Saved entries
----

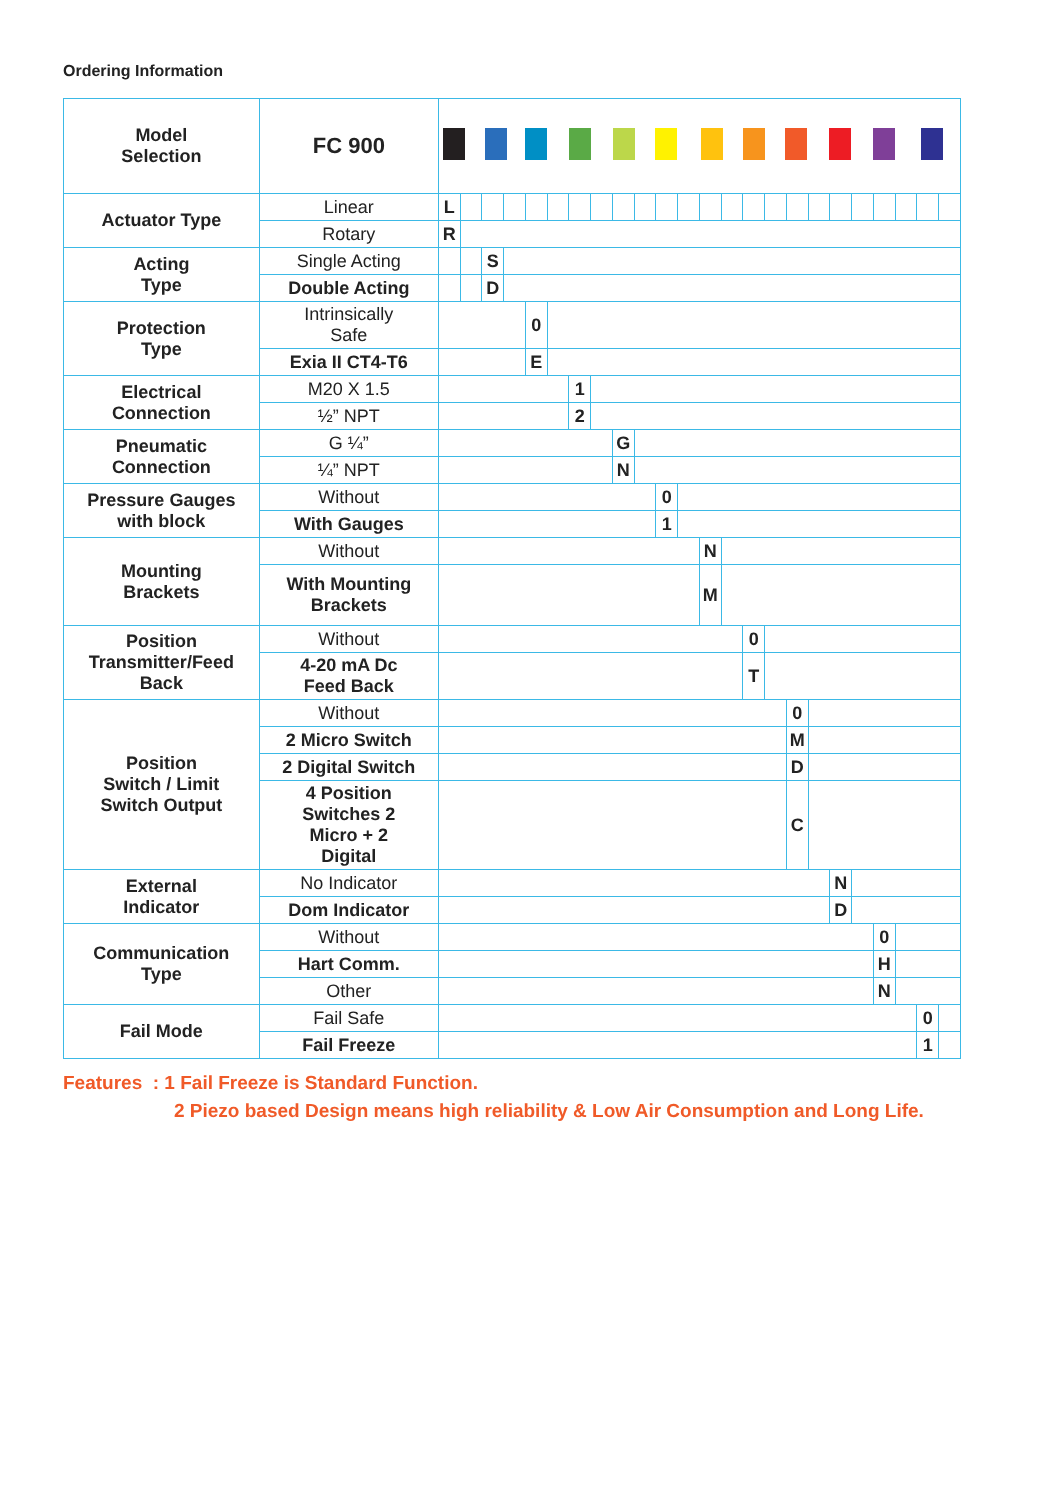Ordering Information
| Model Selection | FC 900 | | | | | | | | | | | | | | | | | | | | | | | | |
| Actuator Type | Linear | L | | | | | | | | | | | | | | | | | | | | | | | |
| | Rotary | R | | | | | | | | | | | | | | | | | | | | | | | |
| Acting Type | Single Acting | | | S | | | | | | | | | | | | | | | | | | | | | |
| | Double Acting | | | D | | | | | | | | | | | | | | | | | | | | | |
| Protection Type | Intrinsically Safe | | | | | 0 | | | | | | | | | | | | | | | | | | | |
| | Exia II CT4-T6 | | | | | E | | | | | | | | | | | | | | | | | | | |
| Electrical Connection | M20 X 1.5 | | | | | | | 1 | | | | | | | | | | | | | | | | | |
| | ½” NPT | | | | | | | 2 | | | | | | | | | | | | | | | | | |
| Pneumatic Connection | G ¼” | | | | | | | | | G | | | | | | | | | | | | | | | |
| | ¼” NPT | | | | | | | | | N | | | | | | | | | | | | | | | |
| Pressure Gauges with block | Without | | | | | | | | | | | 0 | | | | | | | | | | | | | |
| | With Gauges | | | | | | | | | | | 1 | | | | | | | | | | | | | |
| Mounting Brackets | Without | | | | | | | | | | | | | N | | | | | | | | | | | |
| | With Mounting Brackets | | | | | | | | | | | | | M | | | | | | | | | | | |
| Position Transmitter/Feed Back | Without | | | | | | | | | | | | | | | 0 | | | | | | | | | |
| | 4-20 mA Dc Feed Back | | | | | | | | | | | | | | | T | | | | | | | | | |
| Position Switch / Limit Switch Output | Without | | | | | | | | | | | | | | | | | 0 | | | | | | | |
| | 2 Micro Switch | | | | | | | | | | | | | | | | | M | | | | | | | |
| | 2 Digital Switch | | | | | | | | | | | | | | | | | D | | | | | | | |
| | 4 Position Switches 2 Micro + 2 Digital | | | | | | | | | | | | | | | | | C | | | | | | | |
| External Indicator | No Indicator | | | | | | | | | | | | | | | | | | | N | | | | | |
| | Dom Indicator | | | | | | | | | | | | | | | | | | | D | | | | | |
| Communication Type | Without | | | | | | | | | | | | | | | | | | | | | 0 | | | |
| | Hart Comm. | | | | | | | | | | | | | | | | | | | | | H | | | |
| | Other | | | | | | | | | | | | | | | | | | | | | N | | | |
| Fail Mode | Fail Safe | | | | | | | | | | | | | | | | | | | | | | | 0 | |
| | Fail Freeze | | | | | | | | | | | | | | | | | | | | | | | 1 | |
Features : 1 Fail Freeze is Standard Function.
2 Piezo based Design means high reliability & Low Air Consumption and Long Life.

----

DIRECTIONS: Return the line that contains "Features : 1", along with every line after it in the data above, exactly and with nothing else.

REPLY TO THE TASK:
Features : 1 Fail Freeze is Standard Function.
2 Piezo based Design means high reliability & Low Air Consumption and Long Life.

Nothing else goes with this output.